TCNet: Continuous Sign Language Recognition from Trajectories and Correlated Regions
Hui Lu, Albert Ali Salah, Ronald Poppe
TL;DR
TCNet addresses continuous sign language recognition by introducing two novel modules: a trajectory module that aligns temporal movements and enables self-attention along motion trajectories, and a correlation module that performs dynamic, region-focused sparse attention to filter irrelevant regions. These modules are integrated into a hybrid CNN–attention architecture that can use various backbones and reduces computation while improving recognition accuracy. Across four large CSLR datasets, TCNet delivers state-of-the-art WER improvements and demonstrates robustness through ablations and backbone experiments. The approach provides practical benefits for scalable CSLR in real-world video settings and is accompanied by code for reproducibility.
Abstract
A key challenge in continuous sign language recognition (CSLR) is to efficiently capture long-range spatial interactions over time from the video input. To address this challenge, we propose TCNet, a hybrid network that effectively models spatio-temporal information from Trajectories and Correlated regions. TCNet's trajectory module transforms frames into aligned trajectories composed of continuous visual tokens. In addition, for a query token, self-attention is learned along the trajectory.

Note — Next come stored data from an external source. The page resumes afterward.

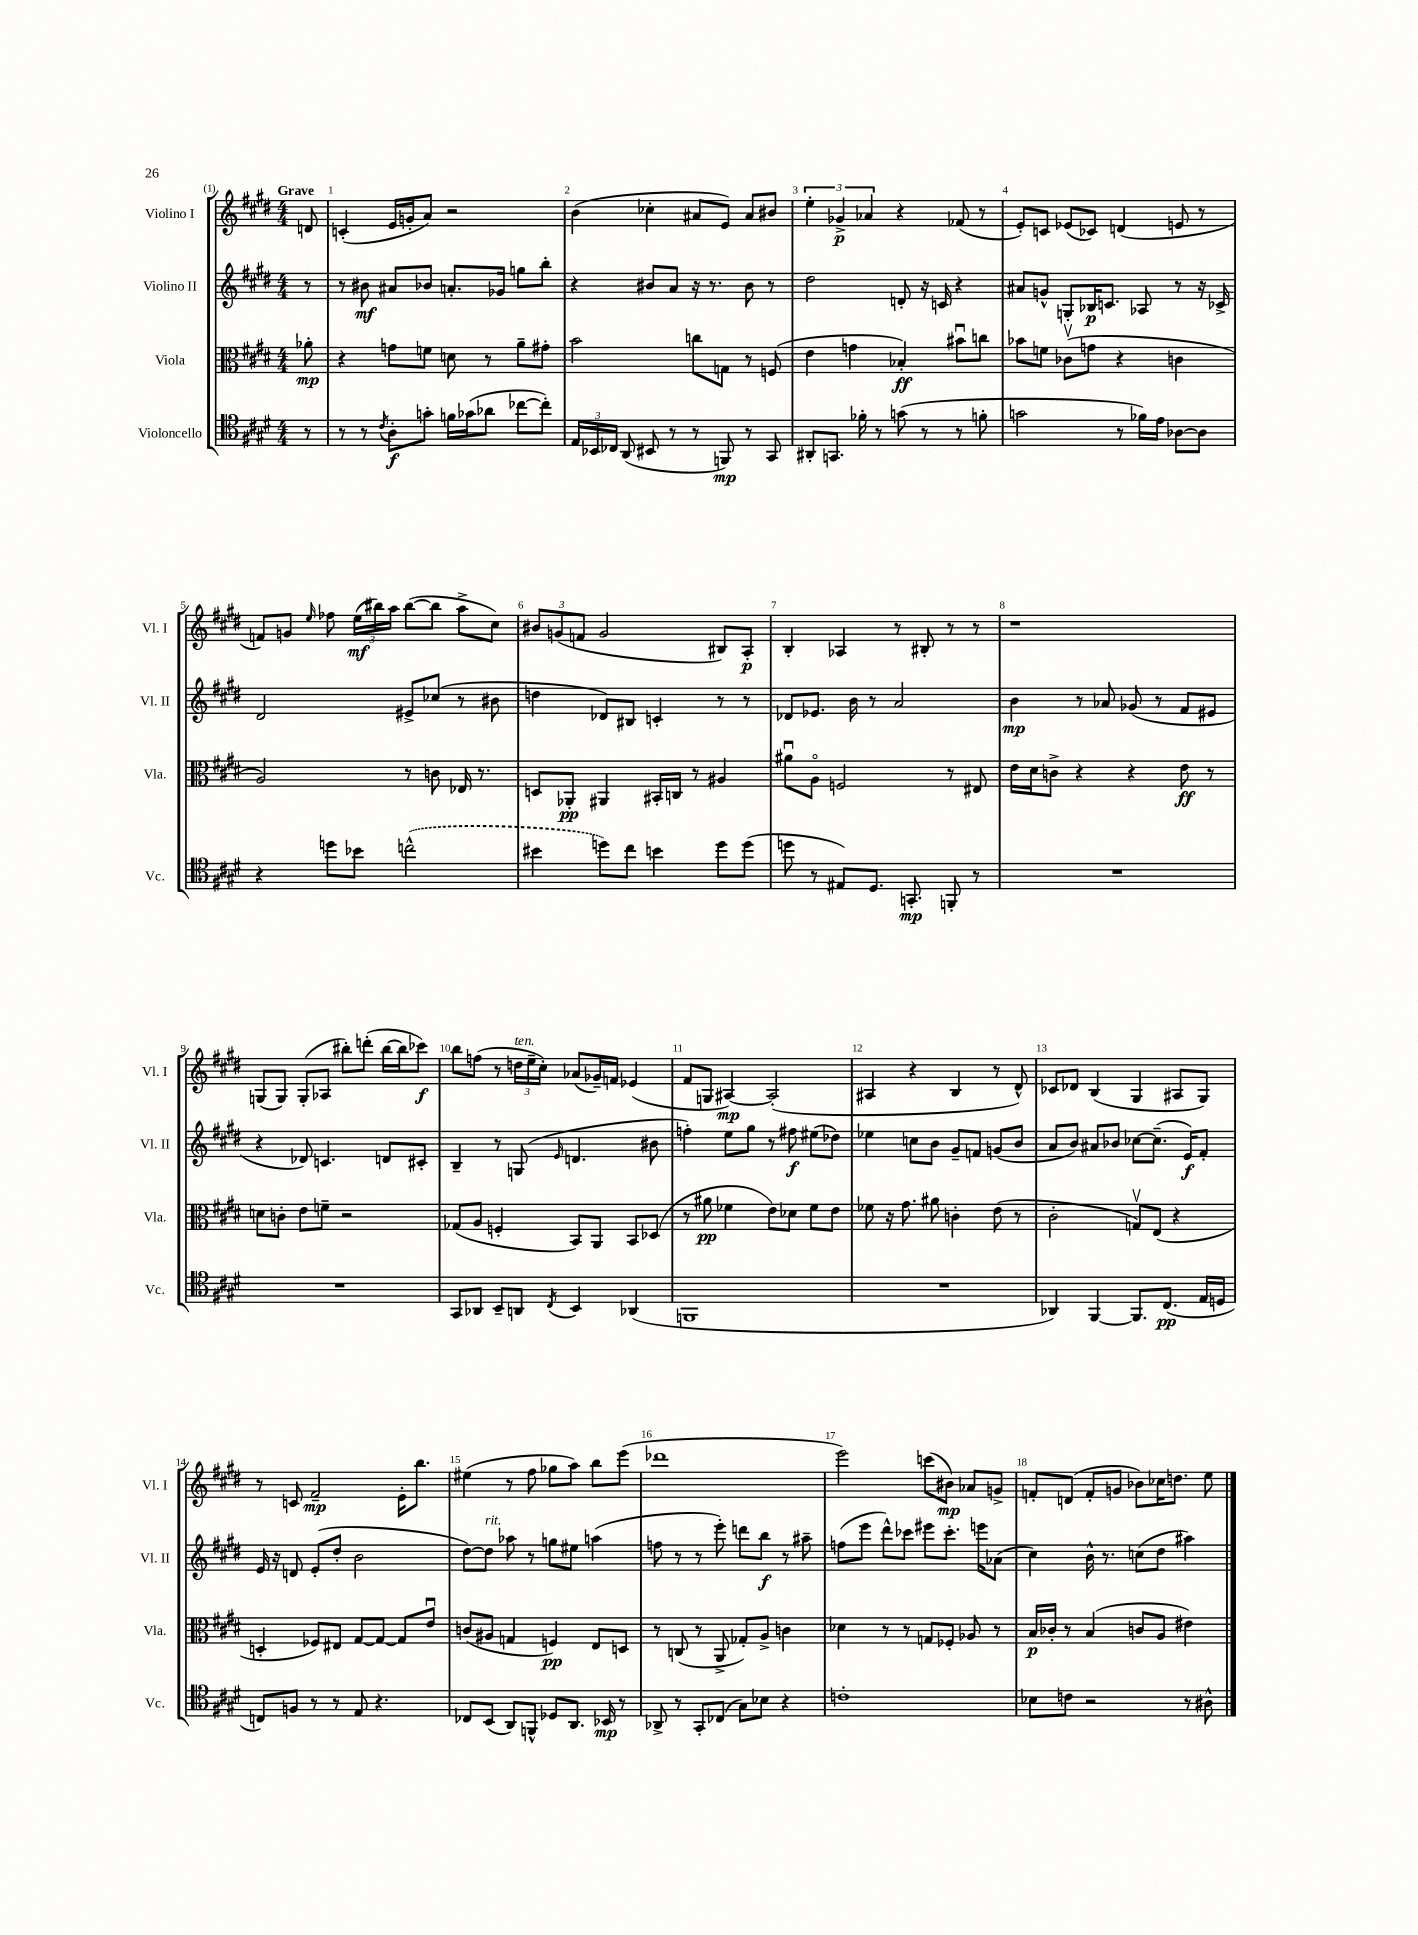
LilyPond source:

<<
\new StaffGroup <<
\new Staff = "s0" \with { instrumentName = "Violino I" shortInstrumentName = "Vl. I" } {
    \clef treble \key e \major \numericTimeSignature \time 4/4 \partial 8 \tempo "Grave"
    \autoBeamOff d'8 |
    c'4-.( e'16[ g'16-. a'8]) r2 |
    b'4( ces''4-. ais'8[ e'8]) ais'8[ bis'8] |
    \tuplet 3/2 { e''4-. ges'4->\p aes'4 } r4 fes'8( r8 |
    e'8[-.) c'8] ees'8[( ces'8]) d'4( e'8 r8 |
    f'8[) g'8] \grace { e''16 } fes''8 \tuplet 3/2 { e''16[\mf( bis''16) a''16] } bis''8[~( bis''8] a''8[-> cis''8]) |
    \tuplet 3/2 { bis'8[ g'8( f'8] } g'2 bis8[) a8]-.\p |
    b4-. aes4 r8 bis8-. r8 r8 |
    r1 |
    g8[( g8]) g8[-.( aes8] bis''8[-.) d'''8]-.( bis''16[~ bis''16 ces'''8]\f) |
    b''8[ f''8]( r8 \tuplet 3/2 { d''16[^\markup { \italic "ten." } e''16-- cis''16]-.) } aes'8[( ges'16--) f'16] ees'4( |
    fis'8[ g8] ais4~\mp) ais2-.( |
    ais4 r4 b4 r8 dis'8-^) |
    ces'8[ des'8] b4( gis4 ais8[ gis8]) |
    r8 c'8 fis'2--\mp e'16[-. b''8.] |
    eis''4( r8 fis''8 ges''8[ a''8]) b''8[ e'''8]( |
    des'''1 |
    e'''2) c'''8[( bis'8]\mp) aes'8[ g'8]-> |
    f'8[-. d'8]( f'8[-. g'8] bes'8[) ces''16 d''8.] e''8 \bar "|." |
}
\new Staff = "s1" \with { instrumentName = "Violino II" shortInstrumentName = "Vl. II" } {
    \clef treble \key e \major \numericTimeSignature \time 4/4 \partial 8
    \autoBeamOff r8 |
    r8 bis'8\mf ais'8[ bes'8] a'8.[-. ges'16] g''8[ b''8]-. |
    r4 bis'8[ a'8] r16 r8. bis'8 r8 |
    dis''2 d'8-. r16 c'16 r4 |
    ais'8[ g'8]-^ g8[-. bes16\p c'8.] aes8 r8 r16 ces'16-> |
    dis'2 eis'8[-> ces''8]( r8 bis'8 |
    d''4 des'8[) bis8] c'4-. r8 r8 |
    des'8[ ees'8.] b'16 r8 a'2 |
    b'4\mp r8 aes'8 ges'8( r8 fis'8[ eis'8] |
    r4 des'8) c'4. d'8[ cis'8]-. |
    b4-- r8 g8( \grace { e'16 } d'4. bis'8 |
    f''4-.) e''8[ gis''8] r8 fis''8\f eis''8[( des''8]) |
    ees''4 c''8[ b'8] gis'8[-- f'8] g'8[( b'8] |
    a'8[ b'8]) ais'8[ bes'8] ces''8[~ ces''8.]--( e'16[\f) fis'8]-. |
    e'16 r16 d'8 e'8[-.( dis''8]-. b'2 |
    dis''8[~) dis''8]^\markup { \italic "rit." } aes''8 r8 g''8[ eis''8] a''4( |
    f''8 r8 r8 e'''8-.) d'''8[ b''8]\f r8 ais''8-- |
    f''8[( e'''8] dis'''8[-^) ces'''8] eis'''8[ ces'''8.]-. e'''16[ aes'8]( |
    cis''4) b'16-^ r8. c''8[( dis''8] ais''4) \bar "|." |
}
\new Staff = "s2" \with { instrumentName = "Viola" shortInstrumentName = "Vla." } {
    \clef alto \key e \major \numericTimeSignature \time 4/4 \partial 8
    \autoBeamOff aes'8-.\mp |
    r4 g'8[ f'8] d'8 r8 a'8[-- gis'8]-. |
    b'2 c''8[ g8] r8 f8( |
    e'4 g'4 bes4-.\ff) bis'8[\downbow c''8] |
    bes'8[ f'8] ces'8[\upbow( g'8] r4 c'4 |
    a2) r8 c'8 ees16 r8. |
    d8[ aes,8]-.\pp ais,4 bis,16[-. c16] r8 ais4 |
    ais'8[\downbow a8]\flageolet f2 r8 eis8 |
    e'16[ dis'16 c'8]-> r4 r4 e'8\ff r8 |
    d'8[ c'8]-. e'8[ f'8]-- r2 |
    ges8[( a8] f4-. b,8[) a,8] b,8[ des8]( |
    r8 ais'8\pp fes'4 e'8[) des'8] fes'8[ e'8] |
    fes'8 r16 gis'8. ais'8 c'4-. e'8( r8 |
    cis'2-. g8[\upbow) e8]( r4 |
    d4-. fes8[) eis8] gis8[~ gis8]~ gis8[ e'8]\downbow |
    c'8[( ais8] g4 f4\pp) e8[ d8] |
    r8 c8( r8 a,8-> ges8[-.) a8]-> c'4 |
    des'4 r8 r8 g8[ fes8]-. aes8 r8 |
    b16[\p ces'16]-. r8 b4( c'8[ a8] eis'4) \bar "|." |
}
\new Staff = "s3" \with { instrumentName = "Violoncello" shortInstrumentName = "Vc." } {
    \clef tenor \key e \major \numericTimeSignature \time 4/4 \partial 8
    \autoBeamOff r8 |
    r8 r8 \acciaccatura { cis'8 } a8[-.\f g'8]-. f'16[ ges'16( aes'8] ces''8[~ ces''8]-.) |
    \tuplet 3/2 { e16[ bes,16 ces16] } a,8( bis,8 r8 r8 f,8\mp) r8 gis,8 |
    ais,8[-. g,8.] fes'16-. r8 g'8( r8 r8 f'8-. |
    g'2 r8 fes'16[) e'16] aes8[~ aes8] |
    r4 d''8[ bes'8] \once \slurDashed c''2-^( |
    bis'4 d''8[) cis''8] b'4 d''8[ d''8]( |
    d''8 r8 eis8[) dis8.] g,8.-.\mp f,8-. r8 |
    R1 |
    R1 |
    gis,8[ aes,8] b,8[-- a,8] \acciaccatura { cis8 } b,4 aes,4( |
    f,1 |
    R1 |
    aes,4) fis,4~ fis,8.[ cis8.]\pp( e16[ d16] |
    c8[) f8] r8 r8 e8 r4. |
    ces8[ b,8]( a,8[) f,8]-^ des8[ a,8.] bes,16\mp r8 |
    aes,8-> r8 gis,8[-. ces8]( gis8[) bes8] r4 |
    c'1-. |
    bes8[ c'8] r2 r8 ais8-^ \bar "|." |
}
>>
>>
\layout { \context { \Score \override BarNumber.break-visibility = ##(#f #t #t) barNumberVisibility = #all-bar-numbers-visible } }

As such, our network can also focus on fine-grained spatio-temporal patterns, such as finger movements, of a specific region in motion. TCNet's correlation module uses a novel dynamic attention mechanism that filters out irrelevant frame regions. Additionally, it assigns dynamic key-value tokens from correlated regions to each query. Both innovations significantly reduce the computation cost and memory. We perform experiments on four large-scale datasets: PHOENIX14, PHOENIX14-T, CSL, and CSL-Daily, respectively. Our results demonstrate that TCNet consistently achieves state-of-the-art performance. For example, we improve over the previous state-of-the-art by 1.5% and 1.0% word error rate on PHOENIX14 and PHOENIX14-T, respectively.